Students quarantined after Quincy School employees test positive for coronavirus – NBC Boston


A paraprofessional at the Early Childhood Center in Quincy, Massachusetts tested positive for coronavirus.

Students who were in the classroom are now told to be tested and quarantined for 14 days.

Three other faculty members who also had close contact are told the same thing.

They are all part of the special education program that will take place this summer.

“Masks were being worn,” said Ruth Jones, Quincy’s public health commissioner. “Sometimes, it is difficult, particularly with students with special needs, for the masks to remain, particularly with younger children.”

At North Quincy High School, where the special education program is also held, a teacher also tested positive.

Five students and another staff member are told to take an exam and to be quarantined.

“This is something that we will study very closely just to make sure we were doing everything that we should have been doing,” Jones said. “Do we have to change the protocols when we talk about classrooms?”

This could be an indication of what is to come if students and teachers return to school in September.

“We have to live with the fact that if we go back to school in person, we will have to do a number of quarantine procedures,” said Dr. Joshua Barocas, an infectious disease physician at Boston Medical Center. . “This is how people will feel comfortable sending their children.”

Bring Kids Back, a Massachusetts coalition of parents, is pushing for a full return to class.

“We don’t close a school every time a child tests positive for the flu or strep,” said Flavia Benson, mother and member of the coalition. “We cannot continue doing the same with COVID. We have to go beyond this and understand that this is something that has happened and will not disappear. And it will change our lives forever.”

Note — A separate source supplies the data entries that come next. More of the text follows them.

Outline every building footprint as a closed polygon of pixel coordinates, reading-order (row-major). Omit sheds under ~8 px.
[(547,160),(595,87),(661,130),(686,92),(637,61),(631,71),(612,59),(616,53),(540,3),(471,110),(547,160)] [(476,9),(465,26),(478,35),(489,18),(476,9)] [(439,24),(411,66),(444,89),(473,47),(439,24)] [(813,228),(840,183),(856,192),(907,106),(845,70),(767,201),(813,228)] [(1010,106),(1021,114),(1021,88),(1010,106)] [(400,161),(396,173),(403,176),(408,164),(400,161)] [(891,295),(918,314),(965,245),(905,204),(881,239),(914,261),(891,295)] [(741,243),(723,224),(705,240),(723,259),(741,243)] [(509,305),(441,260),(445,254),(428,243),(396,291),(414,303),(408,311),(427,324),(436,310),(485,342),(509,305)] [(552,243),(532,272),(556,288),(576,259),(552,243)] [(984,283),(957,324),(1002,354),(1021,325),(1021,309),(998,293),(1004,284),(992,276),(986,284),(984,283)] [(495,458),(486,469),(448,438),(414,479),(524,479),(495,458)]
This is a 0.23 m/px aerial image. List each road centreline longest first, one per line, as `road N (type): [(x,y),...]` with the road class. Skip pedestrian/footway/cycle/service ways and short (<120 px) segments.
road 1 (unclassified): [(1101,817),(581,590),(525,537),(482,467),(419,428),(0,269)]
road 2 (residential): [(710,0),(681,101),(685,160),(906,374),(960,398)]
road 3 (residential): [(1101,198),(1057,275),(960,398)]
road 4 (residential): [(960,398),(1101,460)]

Doctors and medical experts consider the new coronavirus to be more dangerous than influenza and other seasonal diseases because humans have no immunity, cause serious complications in a broader range of the population, and, when left unchecked, send so many people to the hospital They are overwhelmed medical systems.

At Quincy High School, an administrator who worked in the building this summer also tested positive.

Three other people who also work in the building are asked to remain in quarantine for 14 days.